生死之旅--独自冬攀Mt.Shasta
冬天的Mt. Shasta(海拔4322米), 是一座火山, 是一座雪山,也是一座冰山, 也可能是美国唯一有神山称号的高山. 带着对众多未知的好奇, 带着对身,心,灵 在极端生存环境里的神奇关系的好奇. 我踏上了Mt.
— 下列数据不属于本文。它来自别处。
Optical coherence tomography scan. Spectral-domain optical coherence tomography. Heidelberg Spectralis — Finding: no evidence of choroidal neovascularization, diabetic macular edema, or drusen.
Shasta之旅. 第一次上冰雪高山, 第一次拿冰镐, 第一次穿冰鞋, 第一次上高寒, 第一次... 太多的第一次. 而这众多的第一次, 让我的好奇心演绎到了近乎爆炸. 准备过程的紧张, 对死亡的恐惧, 在双脚沾上雪花的那一刻起, 全然消失. 取而代之的是融入自然的轻松和自在, 是对伟大自然的敬畏, 对不断展现的未知世界的欣赏.
黑夜中出发, 黎明前开始最艰难的13个小时之久的近乎垂直的冰雪峭壁的攀爬, 没有任何的安全系统. 每一步的上升, 都意味着一失手, 就会跌下万丈深渊. 呼啸而下的冰块和石头, 让人无处躲藏. 没有机会喝水, 没有机会吃东西, 不断上升的海拔, 让人呼吸困难. 在一次又一次的希望和失望后, 在精神和肉体近乎崩溃的边缘, 终于爬上了最后一个冰雪峭壁. 走过冰缝, 跨过冰川, 来到了美丽的悲惨山下. 顶峰已经在望.
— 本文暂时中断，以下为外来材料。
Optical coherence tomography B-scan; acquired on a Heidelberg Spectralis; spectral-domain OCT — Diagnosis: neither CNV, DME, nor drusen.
因为狂喜, 因为大意, 因为冰雪经验不足. 在登顶之后的回程上, 迷路了. 夜幕笼罩, 寒风呼啸. 死亡, 不再是一个遥远的抽象的威胁. 是那样的近在咫尺. 多少次的擦肩而过. 从峭壁上翻滚而下, 命不该绝, 被自己的冰鞋卡在冰块上. 多少次滑倒, 多少次走过冰缝. 脱水, 缺乏养料供给, 高原反应, 寒冷, 极度疲劳, 无法忍受的困, 渐渐模糊的大脑. 这些威胁, 慢慢的, 可怕的, 无法抵挡的袭来. 这个时候, 什么都没有了, 只剩下强烈的生存的意志.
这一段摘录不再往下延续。